Republican legislators have been cool to both plans, particularly the hospital fee. Perdue has said it’s needed to avoid deep cuts to Medicaid. But many of the state’s ruling Republicans have pledged to balance the budget without hiking taxes.

Together the two proposals are expected to bring in roughly $650 million. If legislators reject the proposals they either have to make cuts in that amount or find additional revenue to fill the hole.

Georgia is required by law to balance its budget.

In addition, federal stimulus dollars for Medicaid are set to dry up midway through the year. Unless Congress delivers additional money from Washington, that will be a hit of some $380 million.

“We have a difficult, difficult budget task ahead of us,” House Majority Leader Jerry Keen said.

House Speaker David Ralston said that Appropriations and only three other committees - Transportation, Natural Resources and Ways and Means - are authorized to meet during the next two weeks. No other members are authorized to receive the $173 per diem for legislative work days, Ralston said.

Also on Thursday, the state Senate approved a $17.4 billion midyear spending plan that forces most state employees and teachers to take three more unpaid furlough days. That budget covers the remainder of the fiscal year that ends June 30.

It cuts $1.2 billion in spending to keep pace with plunging revenues. Most state agencies have been hit with cuts of about 8 percent.
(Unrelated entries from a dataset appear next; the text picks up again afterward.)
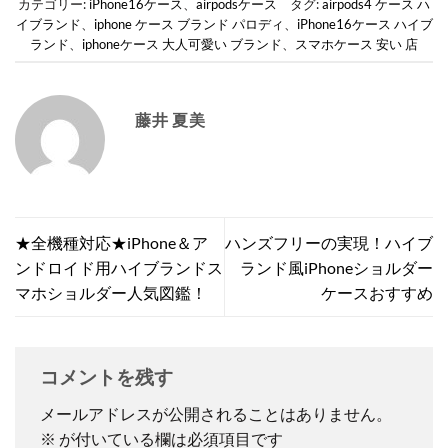
カテゴリー:
iPhone16ケース
、
airpodsケース
タグ:
airpods4 ケース ハ
イブランド
、
iphone ケース ブランド パロディ
、
iPhone16ケース ハイブ
ランド
、
iphoneケース 大人可愛い ブランド
、
スマホケース 安い 店
藤井 夏美
★全機種対応★iPhone＆ア
ハンズフリーの実現！ハイブ
ンドロイド用ハイブランドス
ランド風iPhoneショルダー
マホショルダー人気図鑑！
ケースおすすめ
コメントを残す
メールアドレスが公開されることはありません。
※
が付いている欄は必須項目です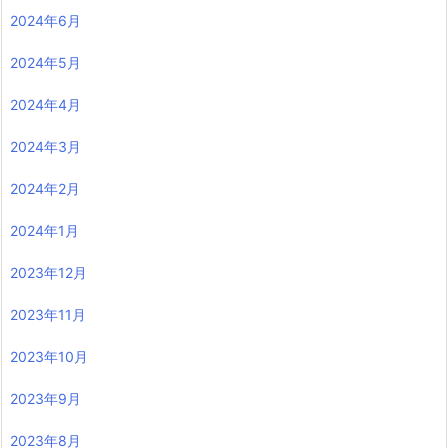
2024年6月
2024年5月
2024年4月
2024年3月
2024年2月
2024年1月
2023年12月
2023年11月
2023年10月
2023年9月
2023年8月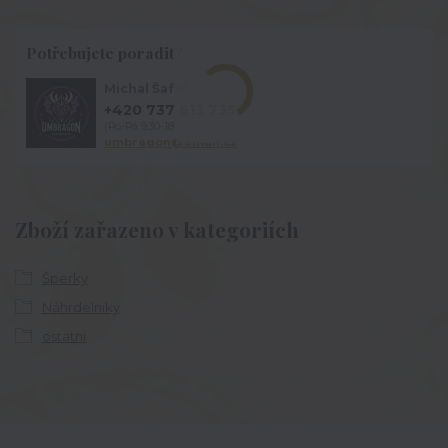
Potřebujete poradit?
Michal Šafář
+420 737 613 735
(Po-Pá 9:30-18:00 hod.)
umbragon@email.cz
Zboží zařazeno v kategoriích
Šperky
Náhrdelniky
ostatni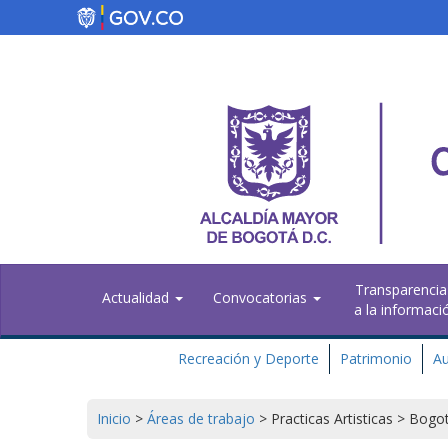
Pasar
al
contenido
principal
Transparencia
Actualidad
Convocatorias
a la informaci
Recreación y Deporte
Patrimonio
Au
Inicio
>
Áreas de trabajo
>
Practicas Artisticas
>
Bogot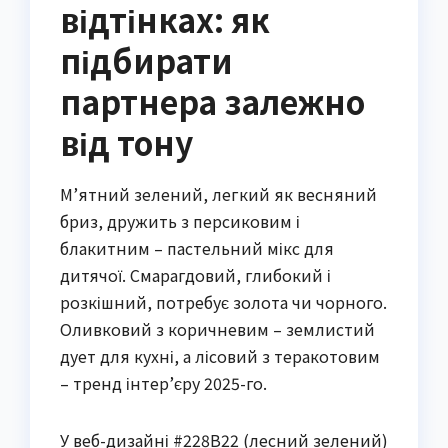
відтінках: як
підбирати
партнера залежно
від тону
М’ятний зелений, легкий як весняний
бриз, дружить з персиковим і
блакитним – пастельний мікс для
дитячої. Смарагдовий, глибокий і
розкішний, потребує золота чи чорного.
Оливковий з коричневим – землистий
дует для кухні, а лісовий з теракотовим
– тренд інтер’єру 2025-го.
У веб-дизайні #228B22 (лесний зелений)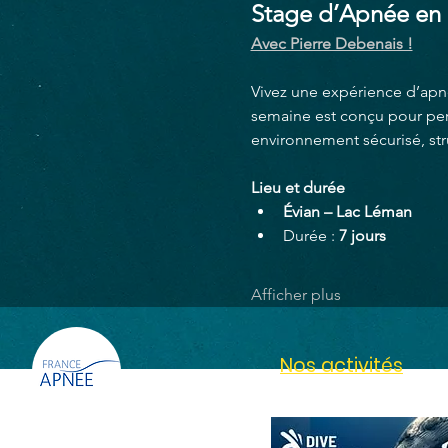
Stage d’Apnée en 
Avec Pierre Debenais !
Vivez une expérience d’apn
semaine est conçu pour per
environnement sécurisé, str
Lieu et durée
Évian – Lac Léman
Durée : 
7 jours
Afficher plus
Nos activités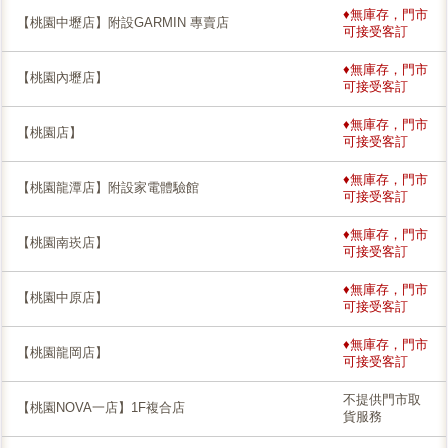
♦無庫存，門市
【桃園中壢店】附設GARMIN 專賣店
可接受客訂
♦無庫存，門市
【桃園內壢店】
可接受客訂
♦無庫存，門市
【桃園店】
可接受客訂
♦無庫存，門市
【桃園龍潭店】附設家電體驗館
可接受客訂
♦無庫存，門市
【桃園南崁店】
可接受客訂
♦無庫存，門市
【桃園中原店】
可接受客訂
♦無庫存，門市
【桃園龍岡店】
可接受客訂
不提供門市取
【桃園NOVA一店】1F複合店
貨服務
Mental hospitals, which are under fire from the U.S. Department of Justice, received one of the only spending increases.

The budget passed the Senate 44-6 on Thursday. It must now return to the House to iron out differences with the version that passed in that chamber last week.

And while state lawmakers will spend the next two weeks hunkered down over the next fiscal year’s spending plan, Sen. Lee Hawkins, R-Gainesville, said he wouldn’t be surprised if they had to revise the current budget another time before the June 30 end of the fiscal year.

“Obviously, we were just $240 million short in January, so the budget’s based on hitting numbers between now and June, which is the end of the year,” Hawkins said. “The way things are going, we’ll have to see - we’ll have to be flexible -I mean, we might have to go back and revisit that, too.”

The Associated Press contributed to this report.